Wednesday, March 10, 2010

I think therefore I am . . . right?

I was reading Sarah Knox's blog last night, and I felt a little overwhelmed. Maybe it was because it was really late and I was tired, but her contemplations of everything happening in the mind made me wonder if I was actually there reading, or if I was dreaming I was reading, because I had seen it earlier that day- I had skimmed it, and maybe I was just filling in the blanks that I couldn't remember. She mentioned how powerful dreams can be- how you can dream about someone or something and the emotions attached to that dream splash into "real" life. But are we truly real? Derrida had those same issues back in the day, pondering God, the world and his own existence. He came up with the famous, "I think, therefore I am" and a bunch of other math/philosophy stuff. It's kind of subjective though. I think, sometimes, but that reality- the stuff I see is different from what others think and see. Is there an all encompassing "reality?" I think it's easier to share a dream than the "truth," whatever that is. Maybe the world itself is the dream that we share. Reality lies only in the mind of the individual, so those things we do to express that reality is our attempt to communicate it to others, but it doesn't always stick. Of course, this is only speculative. It may not be true. Or it might. Does that really matter?

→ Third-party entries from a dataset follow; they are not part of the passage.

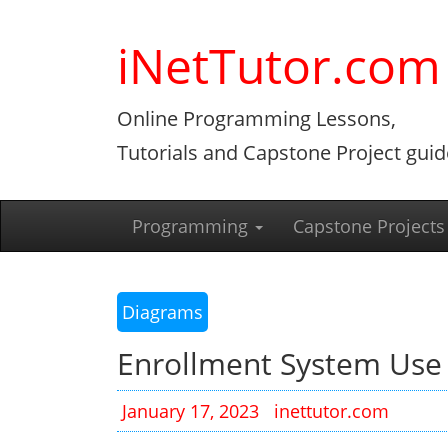
Skip
to
iNetTutor.com
content
Online Programming Lessons,
Tutorials and Capstone Project guid
Programming
Capstone Projects
Diagrams
Enrollment System Use
January 17, 2023
inettutor.com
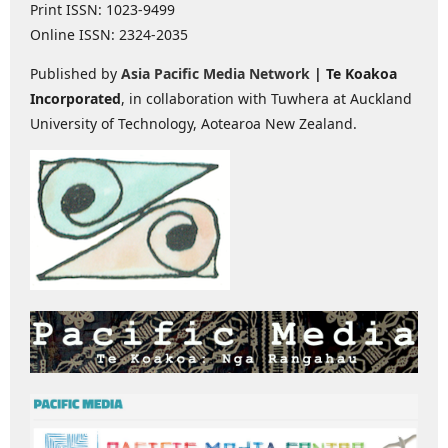
Print ISSN: 1023-9499
Online ISSN: 2324-2035
Published by
Asia Pacific Media Network
| Te Koakoa
Incorporated
, in collaboration with Tuwhera at Auckland
University of Technology, Aotearoa New Zealand.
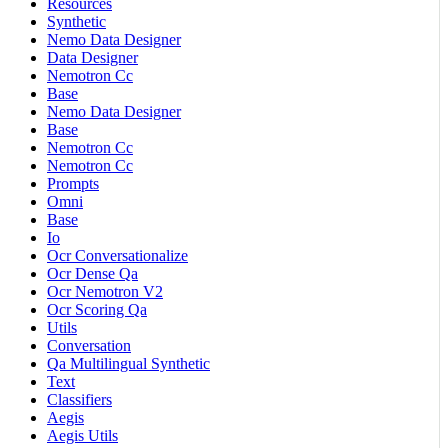
Resources
Synthetic
Nemo Data Designer
Data Designer
Nemotron Cc
Base
Nemo Data Designer
Base
Nemotron Cc
Nemotron Cc
Prompts
Omni
Base
Io
Ocr Conversationalize
Ocr Dense Qa
Ocr Nemotron V2
Ocr Scoring Qa
Utils
Conversation
Qa Multilingual Synthetic
Text
Classifiers
Aegis
Aegis Utils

I read an interesting essay about the red and blue pill that Neo has to choose between. http://www.arrod.co.uk/essays/matrix.php In a few classes I've had with the same professor, he's asked us which one we would take, the red or the blue. The red tells us that secret- "What is the Matrix?" and the other lets us stay in the dream world, asleep. Do we really wake up though? I think we may just find ourselves in another layer of another man's dreams. It could be that the reality, I though existed in each person, is really just my own dream. Or maybe all of those realities, if they do exist, are just dreams that globbed together to make one huge dream that we all live in. We are deceived, delusional, dreaming. Or maybe those dreams are the only reality that exist, but we are too scared to explore that realm. Does your head hurt yet? Mind does.